Please return every line of the records below that holds the word "reason".

[Saved entries]
/---
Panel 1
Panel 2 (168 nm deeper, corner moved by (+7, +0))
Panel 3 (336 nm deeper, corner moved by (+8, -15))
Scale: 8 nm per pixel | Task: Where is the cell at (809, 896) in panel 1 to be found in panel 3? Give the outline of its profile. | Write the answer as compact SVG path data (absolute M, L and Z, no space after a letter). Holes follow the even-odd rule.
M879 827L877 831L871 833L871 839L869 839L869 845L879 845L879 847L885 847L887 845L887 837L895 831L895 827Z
\---
/---
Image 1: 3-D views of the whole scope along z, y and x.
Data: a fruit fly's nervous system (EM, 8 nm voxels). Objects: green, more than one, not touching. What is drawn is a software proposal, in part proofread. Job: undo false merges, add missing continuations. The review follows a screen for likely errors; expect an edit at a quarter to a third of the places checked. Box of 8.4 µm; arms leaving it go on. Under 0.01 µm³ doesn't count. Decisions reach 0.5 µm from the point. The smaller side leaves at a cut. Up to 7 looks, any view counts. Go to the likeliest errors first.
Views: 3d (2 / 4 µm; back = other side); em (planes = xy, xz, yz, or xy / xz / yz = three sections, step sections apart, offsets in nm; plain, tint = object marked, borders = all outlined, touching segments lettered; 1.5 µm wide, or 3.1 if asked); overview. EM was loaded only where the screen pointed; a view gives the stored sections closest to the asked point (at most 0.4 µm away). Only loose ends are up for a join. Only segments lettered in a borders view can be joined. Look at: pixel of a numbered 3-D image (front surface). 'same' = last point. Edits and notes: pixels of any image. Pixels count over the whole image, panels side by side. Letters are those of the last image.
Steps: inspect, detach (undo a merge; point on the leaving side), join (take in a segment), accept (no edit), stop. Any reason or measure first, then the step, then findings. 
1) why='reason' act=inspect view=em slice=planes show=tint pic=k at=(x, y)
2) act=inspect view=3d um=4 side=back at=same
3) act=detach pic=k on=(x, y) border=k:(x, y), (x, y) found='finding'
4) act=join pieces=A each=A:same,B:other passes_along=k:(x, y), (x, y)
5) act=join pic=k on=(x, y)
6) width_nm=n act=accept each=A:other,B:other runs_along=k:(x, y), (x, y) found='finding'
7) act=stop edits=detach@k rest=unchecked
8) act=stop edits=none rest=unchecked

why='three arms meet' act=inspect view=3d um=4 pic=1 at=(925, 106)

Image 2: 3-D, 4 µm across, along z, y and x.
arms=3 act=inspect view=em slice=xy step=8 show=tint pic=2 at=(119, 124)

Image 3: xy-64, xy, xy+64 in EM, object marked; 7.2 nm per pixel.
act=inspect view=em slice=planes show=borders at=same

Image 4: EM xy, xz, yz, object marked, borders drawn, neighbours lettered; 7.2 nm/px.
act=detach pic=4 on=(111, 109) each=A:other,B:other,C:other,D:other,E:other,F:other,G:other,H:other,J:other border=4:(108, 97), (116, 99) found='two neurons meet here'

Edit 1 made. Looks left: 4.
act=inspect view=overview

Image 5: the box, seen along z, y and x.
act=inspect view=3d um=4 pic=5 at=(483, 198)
\---
* [Response area]:
Steps: inspect, detach (undo a merge; point on the leaving side), join (take in a segment), accept (no edit), stop. Any reason or measure first, then the step, then findings. 
1) why='reason' act=inspect view=em slice=planes show=tint pic=k at=(x, y)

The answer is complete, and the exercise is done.